With the rise of the Solidarity movement in Poland in the 1980s, it became clear once more that it would be the demands of native peoples, not military intervention from the West, that would extend democracy's reach eastward. Step by step, the totalitarian governments and structures of the East lost legitimacy in the eyes of their own citizens and elites. The United States and Western Europe were engaged, of course, in assisting these indigenous political movements, both directly and indirectly. Western labor unions, encouraged by their governments, aided the emergence of a democratic trade union movement, especially in Poland. Western organizations provided training for a generation of human-rights workers. Western broadcast media pumped in culture and political thought, raising popular expectations and undercutting Communist state propaganda. And Western businesses and financial institutions entered the scene, too, ensnaring command economies in Western market pricing and credit practices. The Polish-born Pope John Paul II directed Catholic churches in Eastern Europe and around the world to encourage their congregants to lobby for democracy and liberal freedoms.
Such outreach had profound effects, but only over time.

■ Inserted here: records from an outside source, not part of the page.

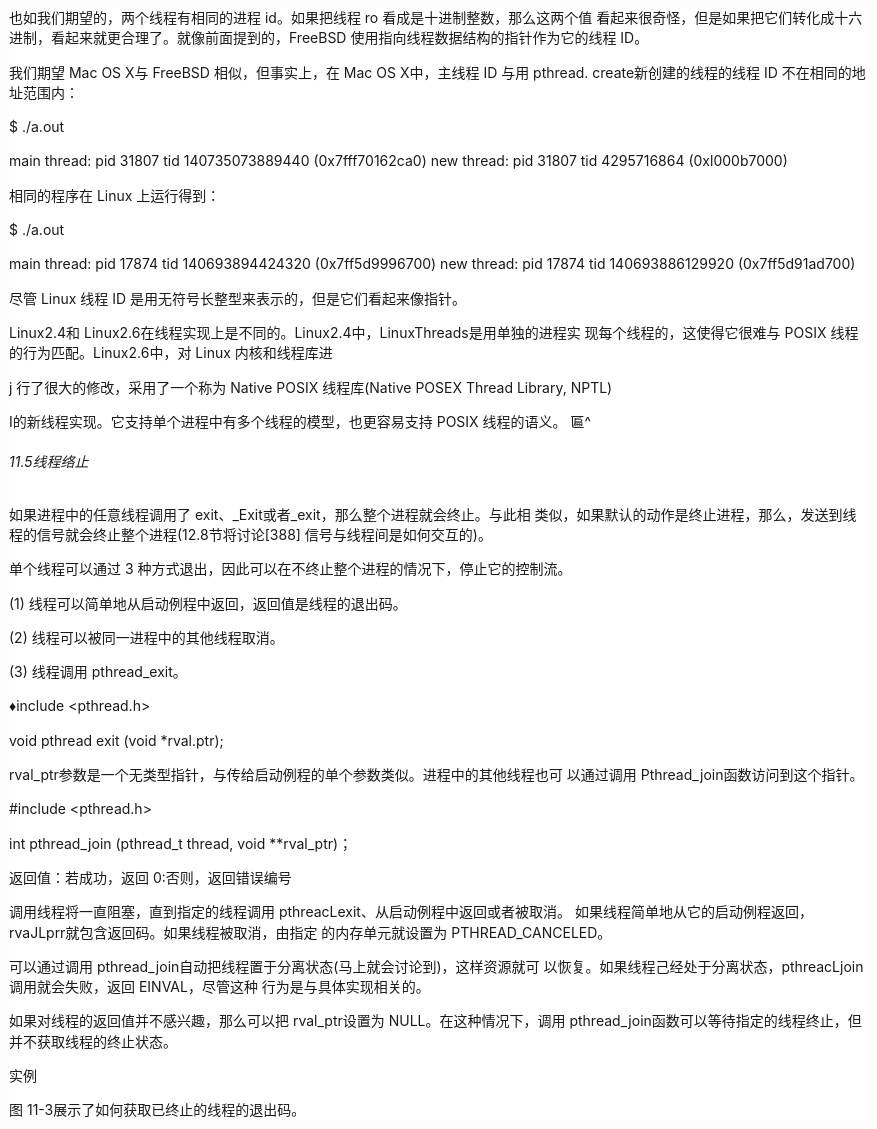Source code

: 也如我们期望的，两个线程有相同的进程 id。如果把线程 ro 看成是十进制整数，那么这两个值 看起来很奇怪，但是如果把它们转化成十六进制，看起来就更合理了。就像前面提到的，FreeBSD 使用指向线程数据结构的指针作为它的线程 ID。

我们期望 Mac OS X与 FreeBSD 相似，但事实上，在 Mac OS X中，主线程 ID 与用 pthread. create新创建的线程的线程 ID 不在相同的地址范围内：

$ ./a.out

main thread: pid 31807 tid 140735073889440 (0x7fff70162ca0) new thread: pid 31807 tid 4295716864 (0xl000b7000)

相同的程序在 Linux 上运行得到：

$ ./a.out

main thread: pid 17874 tid 140693894424320 (0x7ff5d9996700) new thread: pid 17874 tid 140693886129920 (0x7ff5d91ad700)

尽管 Linux 线程 ID 是用无符号长整型来表示的，但是它们看起来像指针。

Linux2.4和 Linux2.6在线程实现上是不同的。Linux2.4中，LinuxThreads是用单独的进程实 现每个线程的，这使得它很难与 POSIX 线程的行为匹配。Linux2.6中，对 Linux 内核和线程库进

j 行了很大的修改，采用了一个称为 Native POSIX 线程库(Native POSEX Thread Library, NPTL)

I的新线程实现。它支持单个进程中有多个线程的模型，也更容易支持 POSIX 线程的语义。    匾^

###### 11.5线程络止

如果进程中的任意线程调用了 exit、_Exit或者_exit，那么整个进程就会终止。与此相 类似，如果默认的动作是终止进程，那么，发送到线程的信号就会终止整个进程(12.8节将讨论[388] 信号与线程间是如何交互的)。

单个线程可以通过 3 种方式退出，因此可以在不终止整个进程的情况下，停止它的控制流。

(1)    线程可以简单地从启动例程中返回，返回值是线程的退出码。

(2)    线程可以被同一进程中的其他线程取消。

(3)    线程调用 pthread_exit。

♦include <pthread.h>

void pthread exit (void *rval.ptr);

rval_ptr参数是一个无类型指针，与传给启动例程的单个参数类似。进程中的其他线程也可 以通过调用 Pthread_join函数访问到这个指针。

\#include <pthread.h>

int pthread_join (pthread_t thread, void **rval_ptr)；

返回值：若成功，返回 0:否则，返回错误编号

调用线程将一直阻塞，直到指定的线程调用 pthreacLexit、从启动例程中返回或者被取消。 如果线程简单地从它的启动例程返回，rvaJLprr就包含返回码。如果线程被取消，由指定 的内存单元就设置为 PTHREAD_CANCELED。

可以通过调用 pthread_join自动把线程置于分离状态(马上就会讨论到)，这样资源就可 以恢复。如果线程己经处于分离状态，pthreacLjoin调用就会失败，返回 EINVAL，尽管这种 行为是与具体实现相关的。

如果对线程的返回值并不感兴趣，那么可以把 rval_ptr设置为 NULL。在这种情况下，调用 pthread_join函数可以等待指定的线程终止，但并不获取线程的终止状态。

实例

图 11-3展示了如何获取已终止的线程的退出码。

In his new book, Soft Power, the defense strategist Joseph Nye tells the story of the first batch of 50 elite exchange students the Soviet Union allowed to the United States in the 1950s. One was Aleksandr Yakovlev, who became a key advocate of glasnost under Gorbachev. Another, Oleg Kalugin, wound up as a top KGB official. Kalugin later said: "Exchanges were a Trojan horse for the Soviet Union. They played a tremendous role in the erosion of the Soviet system...they kept infecting more and more people over the years."
Of course, military pressure played a vital role in making containment work. But we applied that pressure in concert with allies in Europe. In the 1980s, for instance, President Reagan began the deployment of intermediate range missiles in Europe as part of NATO. It was a political struggle in the West, but we engaged NATO and made it work.